Karen Róbertsdóttir, a shareholder in Reykjavik, Iceland, has submitted a resolution for Tesla investors to vote in May on whether the board should prepare and maintain a key-person risk report. Several other shareholders who wanted to put forward proposals — at least one of which also pertained to Musk — are frustrated with how the company disclosed plans to hold its annual meeting months earlier than in recent years, sparing the directors from even more heat.
 
If Róbertsdóttir’s motion makes it onto Tesla’s proxy, it would give investors a tangible way to force Tesla to be more forthcoming about an area of concern that’s been growing since Musk’s takeover of Twitter.
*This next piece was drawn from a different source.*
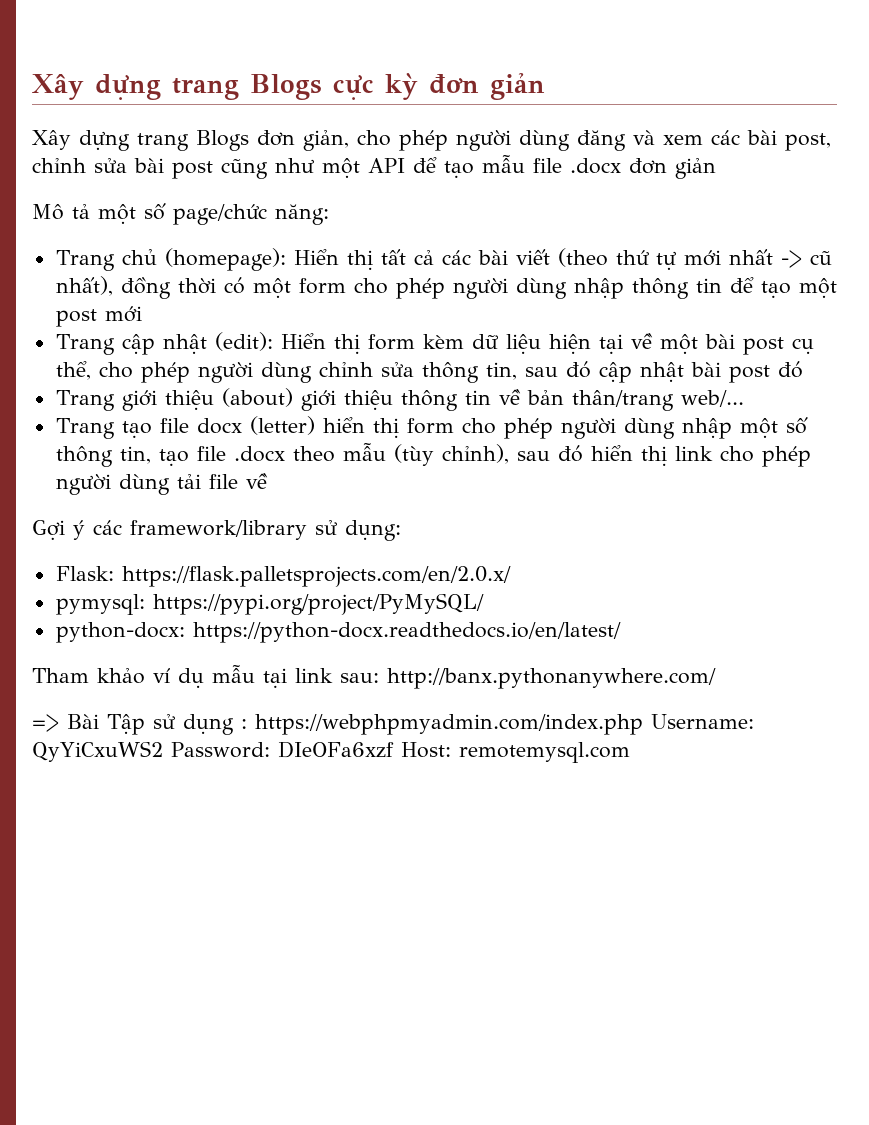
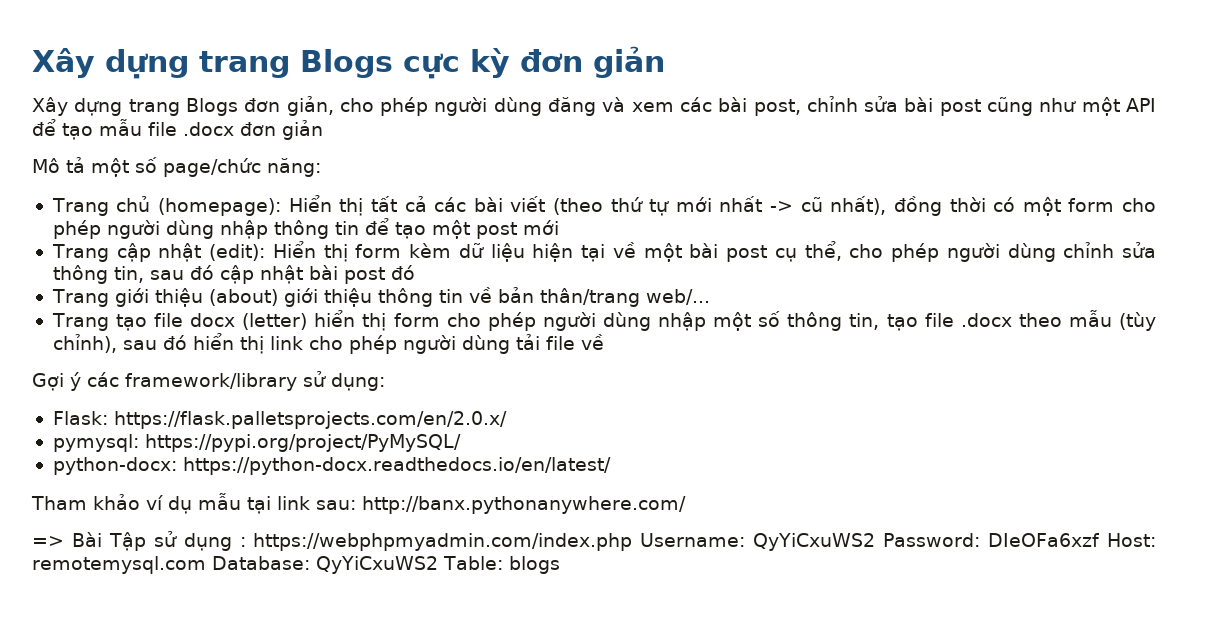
(630, 752) none -> [212,556,560,574] Database: QyYiCxuWS2 Table: blogs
The carmaker’s directors designed an unprecedented pay package years ago that seeded the CEO with the means to agree to the $44 billion deal just as social media and technology firm shares were beginning to plunge.
 
Musk recently became the first person ever to lose $200 billion of net worth — and his sale of almost $40 billion of Tesla shares amid months of impulsive tweeting have aggrieved several Tesla investors. One accused the board of having been missing in action, while another mixed it up with Musk on the social media service he overpaid for. Tesla’s investor relations representatives and board chair Robyn Den­h­o­lm didn’t respond to requests for comment. The electric-car maker disbanded its communications team in 2019.
 
Róbertsdóttir shared a copy of the proposal she submitted in the name of Sumtris ehf, the Icelandic limited liability company she leads as CEO. She called for the carmaker with just three named executive officers and no COO to document processes and procedures for succession of key people and mitigate the financial impact their loss would have.
 
“As the new owner of one of the largest social media networks globally, Musk has no excuse for this move,” said Antoine Argouges, Tulipshare’s founder and CEO. “Instead, Tesla chose to do the bare minimum.”
 
Tesla often uses more means than just regulatory filings to make announcements about events, including annual meetings. This week, it issued an 8-K, press release and tweet about plans for a March 1 investor day.
 
Meredith Benton, the founder of an ESG-focused consulting firm who’s been involved in shareholder activism for 20 years, said she’s never seen a company announce an annual meeting date the way Tesla did.
 
“I don’t have a whole lot of sympathy for the activists’ complaints,” said Jill Fisch, a University of Pennsylvania professor who teaches corporate-law classes.